> [Task statement]
All the lines below should appear again unchanged, though their pictures should not.

> [Provided records]
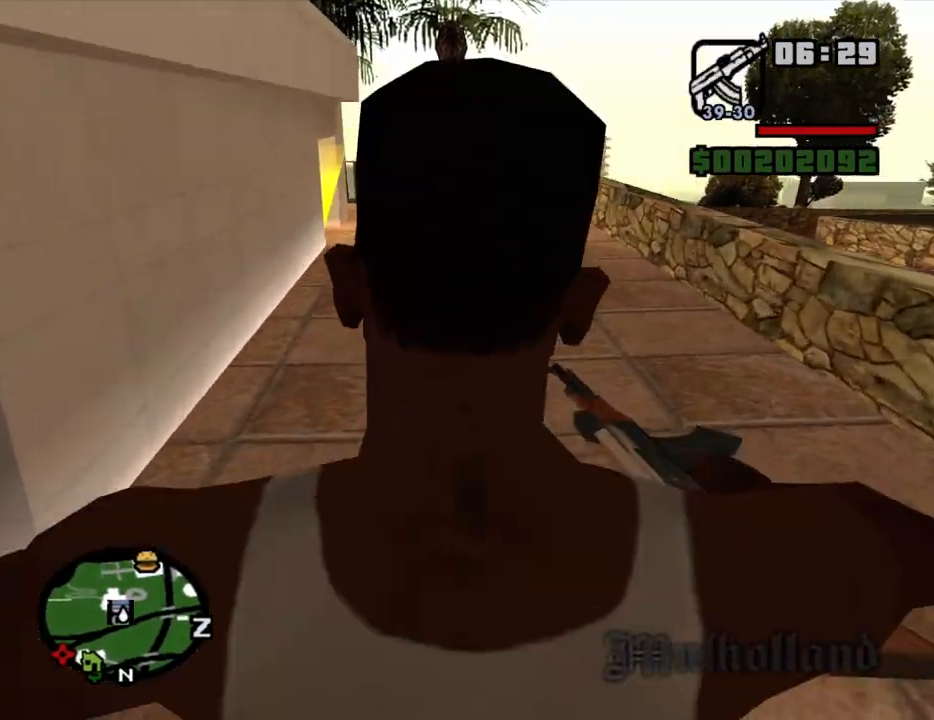
{"keys": ["space", "w"], "mouse": [], "events": [[17, "space", "down"], [117, "space", "up"], [250, "space", "down"], [300, "space", "up"], [434, "space", "down"]]}
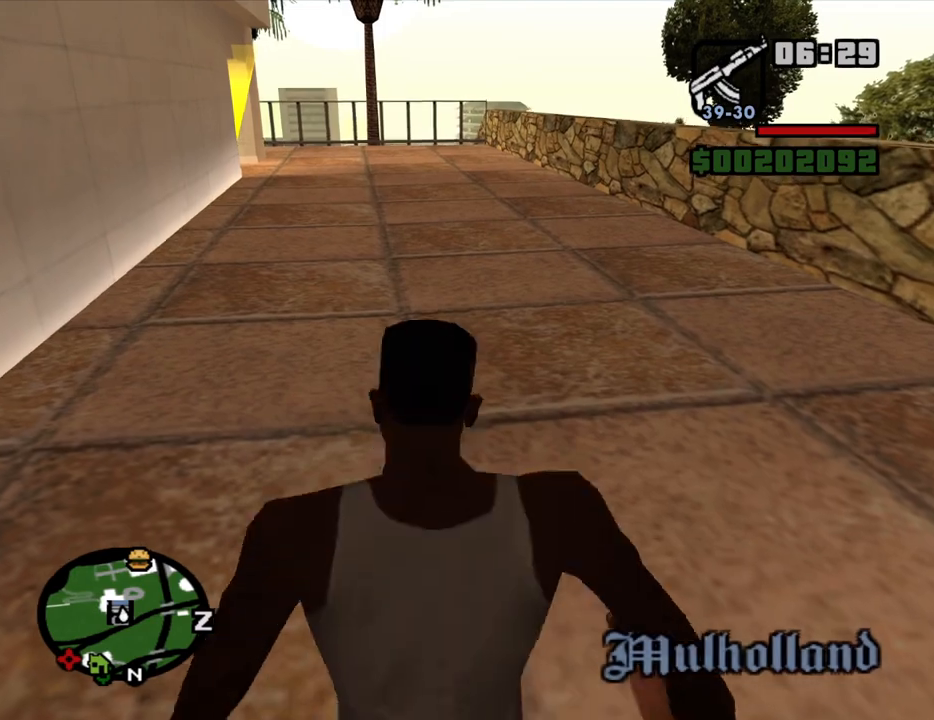
{"keys": ["w"], "mouse": [], "events": [[34, "space", "up"], [134, "mouse_wheel_down", "down"], [184, "mouse_wheel_down", "up"], [184, "space", "down"], [267, "space", "up"], [317, "mouse_wheel_up", "down"], [417, "mouse_wheel_up", "up"], [417, "space", "down"], [450, "space", "up"]]}
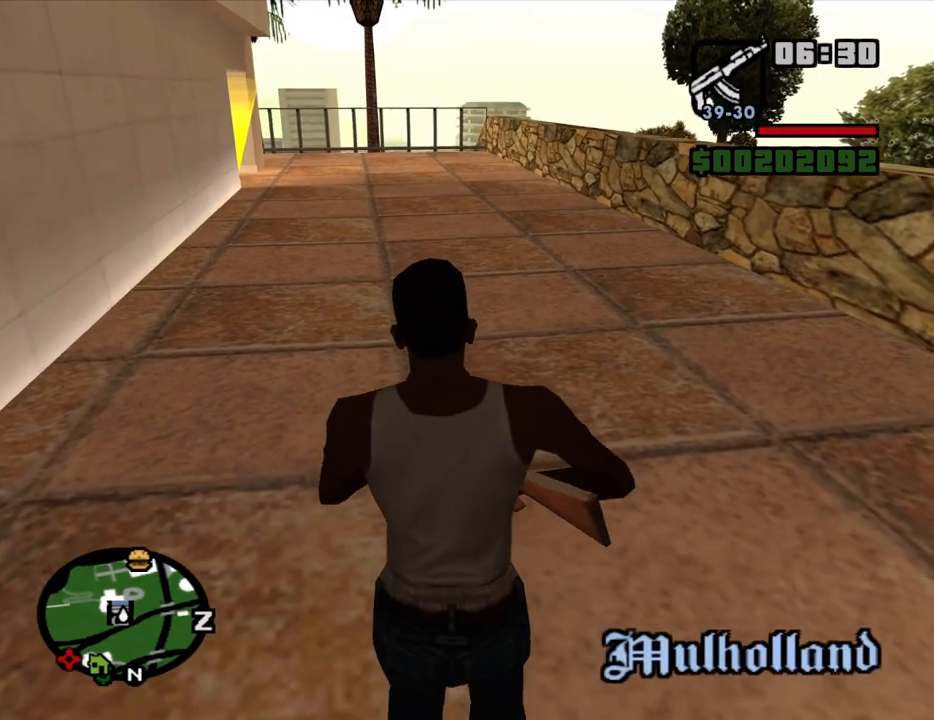
{"keys": ["space", "w"], "mouse": ["wheel_up"], "events": [[150, "space", "down"], [184, "space", "up"], [384, "space", "down"], [467, "mouse_wheel_up", "down"]]}
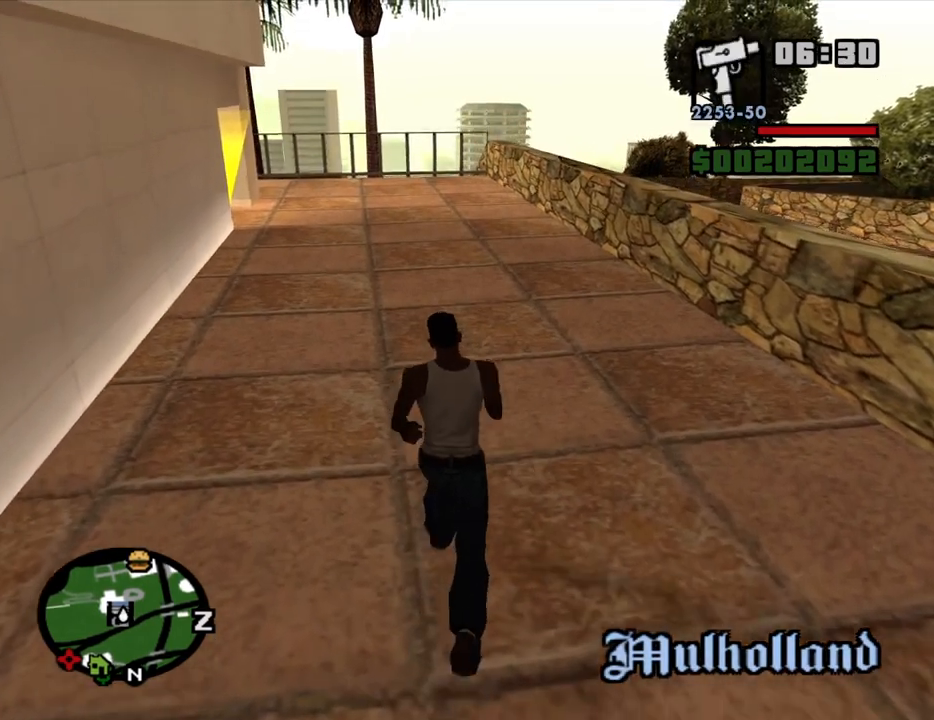
{"keys": ["space", "w"], "mouse": [], "events": [[17, "mouse_wheel_up", "up"]]}
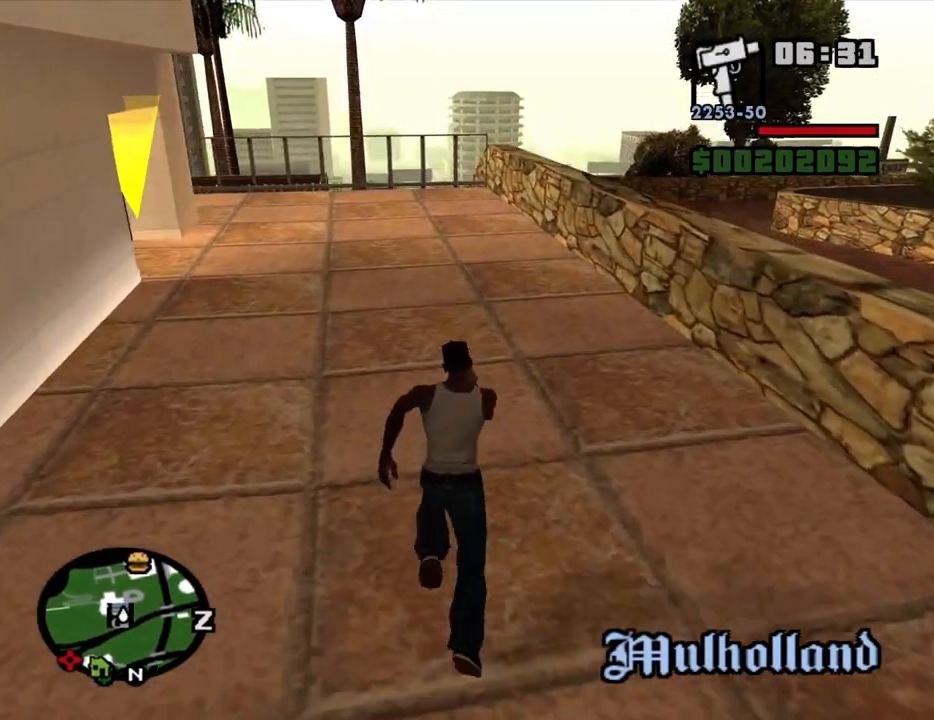
{"keys": ["w"], "mouse": [], "events": [[500, "space", "up"]]}
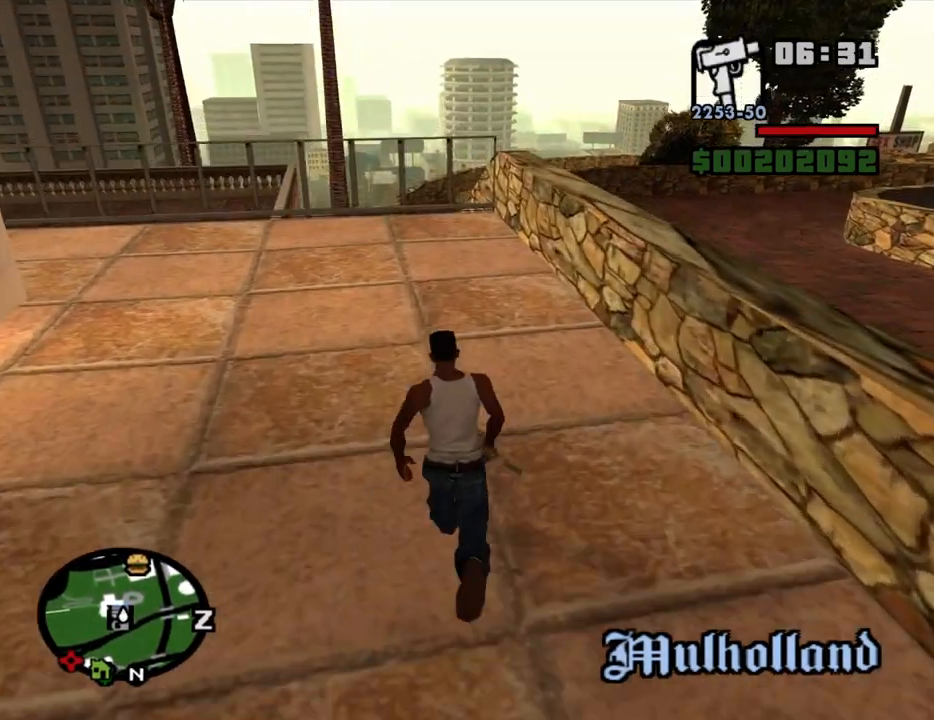
{"keys": ["a", "w"], "mouse": [], "events": [[184, "w", "up"], [467, "a", "down"], [467, "w", "down"]]}
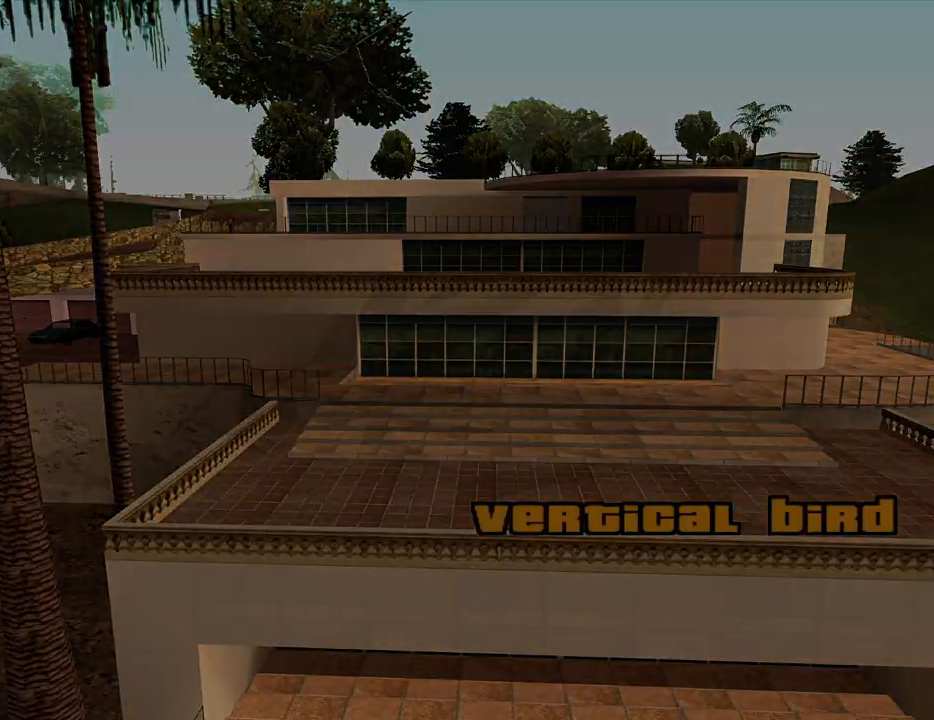
{"keys": [], "mouse": [], "events": [[17, "a", "up"], [67, "d", "down"], [67, "w", "up"], [117, "d", "up"], [167, "a", "down"], [167, "w", "down"], [250, "a", "up"], [250, "w", "up"], [300, "d", "down"], [350, "d", "up"], [350, "space", "down"], [400, "a", "down"], [400, "w", "down"], [434, "a", "up"], [434, "space", "up"], [434, "w", "up"]]}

> [Task answer]
{"keys": ["space", "w"], "mouse": [], "events": [[17, "space", "down"], [117, "space", "up"], [250, "space", "down"], [300, "space", "up"], [434, "space", "down"]]}
{"keys": ["w"], "mouse": [], "events": [[34, "space", "up"], [134, "mouse_wheel_down", "down"], [184, "mouse_wheel_down", "up"], [184, "space", "down"], [267, "space", "up"], [317, "mouse_wheel_up", "down"], [417, "mouse_wheel_up", "up"], [417, "space", "down"], [450, "space", "up"]]}
{"keys": ["space", "w"], "mouse": ["wheel_up"], "events": [[150, "space", "down"], [184, "space", "up"], [384, "space", "down"], [467, "mouse_wheel_up", "down"]]}
{"keys": ["space", "w"], "mouse": [], "events": [[17, "mouse_wheel_up", "up"]]}
{"keys": ["w"], "mouse": [], "events": [[500, "space", "up"]]}
{"keys": ["a", "w"], "mouse": [], "events": [[184, "w", "up"], [467, "a", "down"], [467, "w", "down"]]}
{"keys": [], "mouse": [], "events": [[17, "a", "up"], [67, "d", "down"], [67, "w", "up"], [117, "d", "up"], [167, "a", "down"], [167, "w", "down"], [250, "a", "up"], [250, "w", "up"], [300, "d", "down"], [350, "d", "up"], [350, "space", "down"], [400, "a", "down"], [400, "w", "down"], [434, "a", "up"], [434, "space", "up"], [434, "w", "up"]]}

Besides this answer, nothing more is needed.